Hi
I am experimenting with a network being a part of another large network to find out whether the experimental model calculates gradient. The experimental setup carries only a BiLSTM layer(the model is not carrying any linear layer purposefully) having an input of size torch.Size([64, 256])
. The model structure is following:
class Experimental_(nn.Module):
def __init__(self):
super().__init__()
self.lstm = nn.LSTM(256, 128,2,batch_first=True,bidirectional=True)
def forward(self, input):
lstm_output, (h,c) = self.lstm(input)
return lstm_output.view(-1,128*2)
The training method is designed as following:
def train():
model.train()
model.zero_grad()
output_= model(input)
loss = lossFunction(output_,train_y)
loss.backward()
# #aim is to check the gradient values of bilstm layers
#for name, param in model.named_parameters():
# print(name, param.grad)
torch.nn.utils.clip_grad_norm_(model.parameters(), 1.0)
optimizer.step()
I use the following driver code:
device = 'cuda' if torch.cuda.is_available() else 'cpu'
model = Experimental_()
optimizer = AdamW(model.parameters(), lr=2e-5)

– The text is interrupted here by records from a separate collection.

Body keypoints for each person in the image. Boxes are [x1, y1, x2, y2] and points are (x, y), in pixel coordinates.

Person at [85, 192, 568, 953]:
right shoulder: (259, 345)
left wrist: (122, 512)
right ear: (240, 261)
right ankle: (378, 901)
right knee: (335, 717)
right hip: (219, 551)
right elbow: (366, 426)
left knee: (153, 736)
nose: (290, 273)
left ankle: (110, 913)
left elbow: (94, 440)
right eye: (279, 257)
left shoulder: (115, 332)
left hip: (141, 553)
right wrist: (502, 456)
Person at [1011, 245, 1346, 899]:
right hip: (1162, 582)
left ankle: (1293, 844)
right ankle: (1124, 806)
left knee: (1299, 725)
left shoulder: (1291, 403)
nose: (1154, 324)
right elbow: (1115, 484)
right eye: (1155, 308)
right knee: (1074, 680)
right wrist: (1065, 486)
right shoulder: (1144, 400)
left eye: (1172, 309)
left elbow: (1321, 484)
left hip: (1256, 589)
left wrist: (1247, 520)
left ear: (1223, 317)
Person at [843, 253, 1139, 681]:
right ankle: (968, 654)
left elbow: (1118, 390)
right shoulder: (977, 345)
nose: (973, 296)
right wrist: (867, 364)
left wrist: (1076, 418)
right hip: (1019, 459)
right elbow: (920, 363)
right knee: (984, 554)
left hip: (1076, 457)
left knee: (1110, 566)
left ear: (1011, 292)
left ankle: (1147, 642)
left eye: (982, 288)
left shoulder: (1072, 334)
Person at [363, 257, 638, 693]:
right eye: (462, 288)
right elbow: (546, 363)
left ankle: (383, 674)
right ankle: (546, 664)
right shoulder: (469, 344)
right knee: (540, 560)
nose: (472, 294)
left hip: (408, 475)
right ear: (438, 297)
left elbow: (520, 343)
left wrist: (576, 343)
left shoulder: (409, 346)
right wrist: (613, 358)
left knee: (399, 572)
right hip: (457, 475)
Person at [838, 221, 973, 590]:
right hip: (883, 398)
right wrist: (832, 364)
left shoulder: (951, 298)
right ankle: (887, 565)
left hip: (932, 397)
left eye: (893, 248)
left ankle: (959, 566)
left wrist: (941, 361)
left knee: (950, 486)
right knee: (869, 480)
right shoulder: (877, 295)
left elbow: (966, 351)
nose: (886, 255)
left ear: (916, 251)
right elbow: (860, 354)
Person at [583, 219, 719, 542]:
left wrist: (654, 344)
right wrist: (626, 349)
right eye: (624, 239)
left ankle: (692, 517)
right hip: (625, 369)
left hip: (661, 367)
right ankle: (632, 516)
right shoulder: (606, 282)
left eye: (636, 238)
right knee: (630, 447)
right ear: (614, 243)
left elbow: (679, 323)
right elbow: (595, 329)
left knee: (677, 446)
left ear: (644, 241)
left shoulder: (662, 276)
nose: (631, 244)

lossFunction = nn.NLLLoss()
epochs = 1
current = 1
while current <= epochs:
train()
current = current + 1
But after executing the module, I received the following error:
RuntimeError: Trying to backward through the graph a second time (or directly access saved tensors after they have already been freed). Saved intermediate values of the graph are freed when you call .backward() or autograd.grad(). Specify retain_graph=True if you need to backward through the graph a second time or if you need to access saved tensors after calling backward.
Could you please help me understanding the missing links in these lines of codes?